*Задание*: Выпишите из фрагмента страницы ниже все указания времени, где назван год, в порядке их появления.

*Фрагмент страницы*:
----
В августе 2022 года у семерых казанских журналистов прошли обыски «по делу об оправдании терроризма и насилия в отношении представителей власти». В их числе оказался и Искандер Ясавеев — экс-доцент КФУ и бывший сотрудник ВШЭ. В октябре 2022 года его объявили «иноагентом».
Из КФУ ученого уволили после конфликта с ректором Гафуровым — Ясавеев боролся за право сотрудников университета участвовать в обсуждении его работы и призывал Генпрокуратуру обратить внимание на возможное заказанное ректором убийство. Затем Ясавеев перешел в питерский ВШЭ, откуда его уволили после признания «иноагентом».
Автор «Грозы» поговорил с ученым о том, почему он решил остаться в России и получается ли у него продолжать заниматься преподаванием и наукой.
Около девяти вечера 7 октября 2022 мне написал мой давний знакомый, которого я очень уважаю: «Сейчас вам будут писать, что это знак качества, а это, конечно, отвратительное нападение и усложнение жизни. Сил вам и стойкости». Я не сразу понял, о чем идет речь. И тут же стали приходить сообщения от коллег, студентов, друзей — стало понятно, что меня признали «иноагентом».
Кто-то поздравлял, кто-то говорил, что этот кошмар обязательно закончится, кто-то вспоминал добрым словом мои занятия и курсы. Коллеги писали, что сотрудничество [со мной] обязательно продолжится в той или иной форме.
Понятно, что «иноагентство» — не просто правовой статус, это еще отнесение к некой категории официально признанных «противников российской власти». Я пытаюсь не гордиться этим, потому что особо гордиться нечем. И пытаюсь как-то нейтрализовать этот статус в отношении своей идентичности, то есть не определять себя как «иноагента», что дается нелегко. Иногда доходит до анекдотических ситуаций, на которые я и моя семья стараемся реагировать с юмором.
Был эпизод в одной из поисковых экспедиций, в которых я участвую с отрядом «Снежный десант истфака Казанского университета». Мы работаем на местах боев Второй мировой войны, ищем останки непохороненных солдат, пытаемся установить их имена. Весной 2023 года в экспедицию под Ржев с нами поехал новый участник. Неожиданно, но это был татарстанский чиновник, его пригласил мой друг. Мы хорошо работали вместе, поднимали санитарное захоронение, куда тела солдат стащили во время или сразу после войны. Как-то к нам в лагерь приехал на квадроцикле местный житель и в разговоре вскользь негативно отозвался о местных властях. После того, как он уехал, наш поисковик-чиновник сказал: «Какой-то он не наш. Может быть, он вообще иноагент...». Я сидел у костра и улыбался. Мои друзья-поисковики покатывались со смеху, потому что он не знал о моем «иноагентстве» и все продолжал высказываться в том же духе. Мы так ему ничего и не сказали.
----
*Выдержки из данных*:
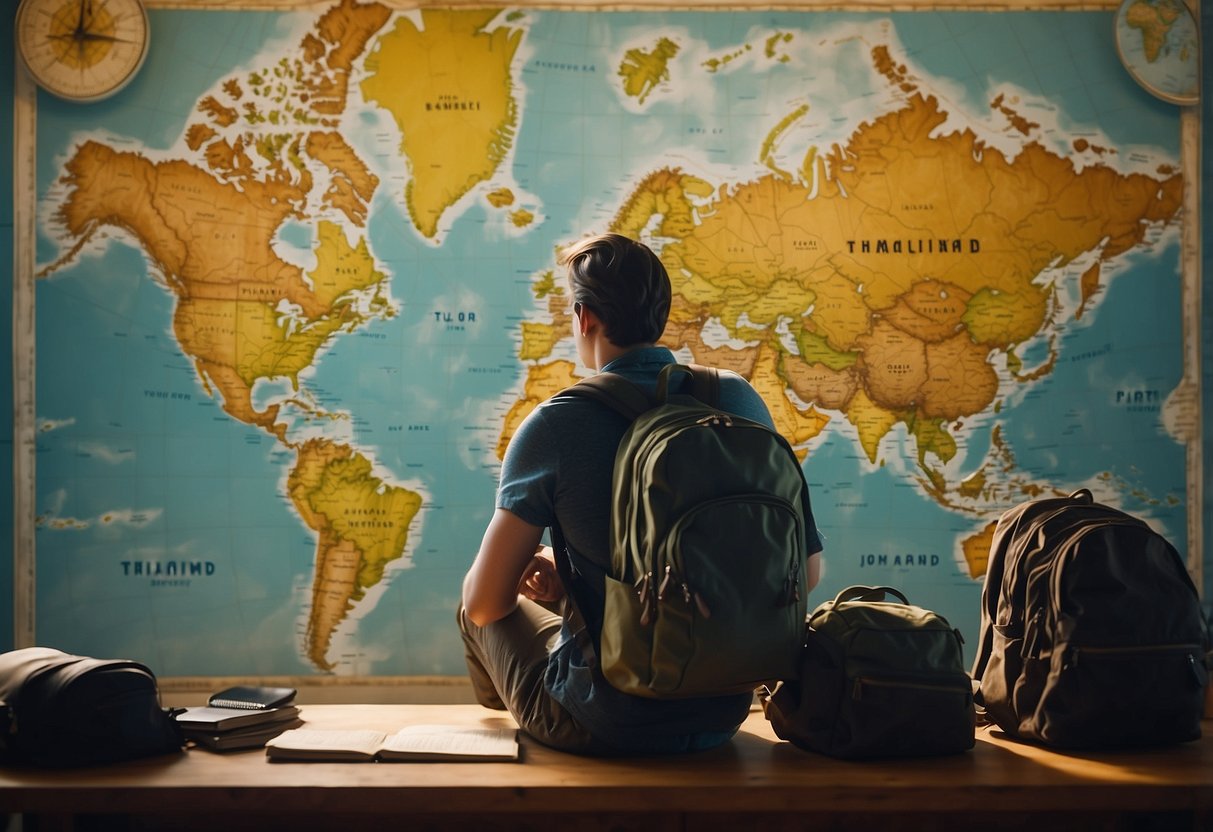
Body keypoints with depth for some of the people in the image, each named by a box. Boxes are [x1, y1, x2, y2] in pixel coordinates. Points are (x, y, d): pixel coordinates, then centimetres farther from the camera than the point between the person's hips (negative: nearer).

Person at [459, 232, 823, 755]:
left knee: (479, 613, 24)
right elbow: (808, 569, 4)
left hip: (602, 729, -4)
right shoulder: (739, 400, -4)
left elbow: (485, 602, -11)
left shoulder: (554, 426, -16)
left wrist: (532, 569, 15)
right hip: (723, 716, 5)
----
*Решение*:
1. В августе 2022 года
2. В октябре 2022 года
3. Около девяти вечера 7 октября 2022
4. Весной 2023 года